Wednesday, July 10, 2013
Sixteen weeks now since N left us. Life is definitely moving on without him. We have been back in the world now, gradually, longer than we were mourning at home (that first intense month of shock). Normal activities are starting to feel more normal, though we are still fragile and scarred inside, still stunned by the power of grief.
I read that mothers may experience the death of a child as a mutilation of their own body, as physical as pregnancy and birth. Even mothers who did not bear their children are intimately physically bound to them. Expectant parents count off the weeks during pregnancy or infancy with anticipation, marking each new beginning. Mourning parents count down the weeks, dreading each new ending that takes us further away from our child.
Slowly, as we sense the reality of our child’s passing, we are starting to let go. The memorial services, the clearing out of N’s room, the finishing of his scrapbook each close a chapter. The smell of his glossy hair, the sheen of his wide green eyes, his loping gait—all are beginning to recede. The living child, the horrifically dead child--both are drifting away. Time is starting to turn N’s life, with all its beauty and messiness and suffering, into memory.

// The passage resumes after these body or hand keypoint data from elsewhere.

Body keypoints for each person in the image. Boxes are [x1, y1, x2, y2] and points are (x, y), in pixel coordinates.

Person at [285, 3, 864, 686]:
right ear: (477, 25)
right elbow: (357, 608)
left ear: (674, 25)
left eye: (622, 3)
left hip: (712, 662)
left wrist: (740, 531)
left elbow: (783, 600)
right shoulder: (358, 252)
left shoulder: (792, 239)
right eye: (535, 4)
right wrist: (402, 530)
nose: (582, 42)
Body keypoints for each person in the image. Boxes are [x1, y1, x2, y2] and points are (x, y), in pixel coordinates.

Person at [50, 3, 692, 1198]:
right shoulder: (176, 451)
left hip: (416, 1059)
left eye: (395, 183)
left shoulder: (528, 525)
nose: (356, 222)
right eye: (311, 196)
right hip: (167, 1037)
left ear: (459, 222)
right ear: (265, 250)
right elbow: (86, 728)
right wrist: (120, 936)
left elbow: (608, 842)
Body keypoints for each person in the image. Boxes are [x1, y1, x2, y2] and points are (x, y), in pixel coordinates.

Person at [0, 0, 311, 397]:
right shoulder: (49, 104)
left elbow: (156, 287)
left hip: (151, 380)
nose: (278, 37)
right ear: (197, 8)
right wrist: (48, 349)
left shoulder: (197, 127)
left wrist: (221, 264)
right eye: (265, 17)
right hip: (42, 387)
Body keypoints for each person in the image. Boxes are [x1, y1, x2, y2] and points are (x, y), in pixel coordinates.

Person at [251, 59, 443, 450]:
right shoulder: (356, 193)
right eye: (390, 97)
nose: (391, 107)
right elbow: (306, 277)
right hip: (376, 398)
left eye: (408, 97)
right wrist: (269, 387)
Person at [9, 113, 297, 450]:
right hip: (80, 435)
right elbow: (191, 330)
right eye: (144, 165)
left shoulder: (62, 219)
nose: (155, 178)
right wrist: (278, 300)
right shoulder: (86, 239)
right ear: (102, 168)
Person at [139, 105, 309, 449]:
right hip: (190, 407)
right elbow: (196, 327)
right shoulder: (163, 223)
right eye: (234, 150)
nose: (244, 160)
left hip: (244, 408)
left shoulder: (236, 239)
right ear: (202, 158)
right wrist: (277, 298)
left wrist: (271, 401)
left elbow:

Expectant parents feel, with each week, the miraculous growth of love and family; mourning parents, on a reverse journey that was never meant to be, feel the pain of each small goodbye, each realization that our child is really gone. Saying goodbye to the joys that might have been, had our child given himself a chance to heal and grow into adulthood. Goodbye to our beloved boy, goodbye to what we knew as family. Ahead is unknown territory, how we will reconstruct our lives.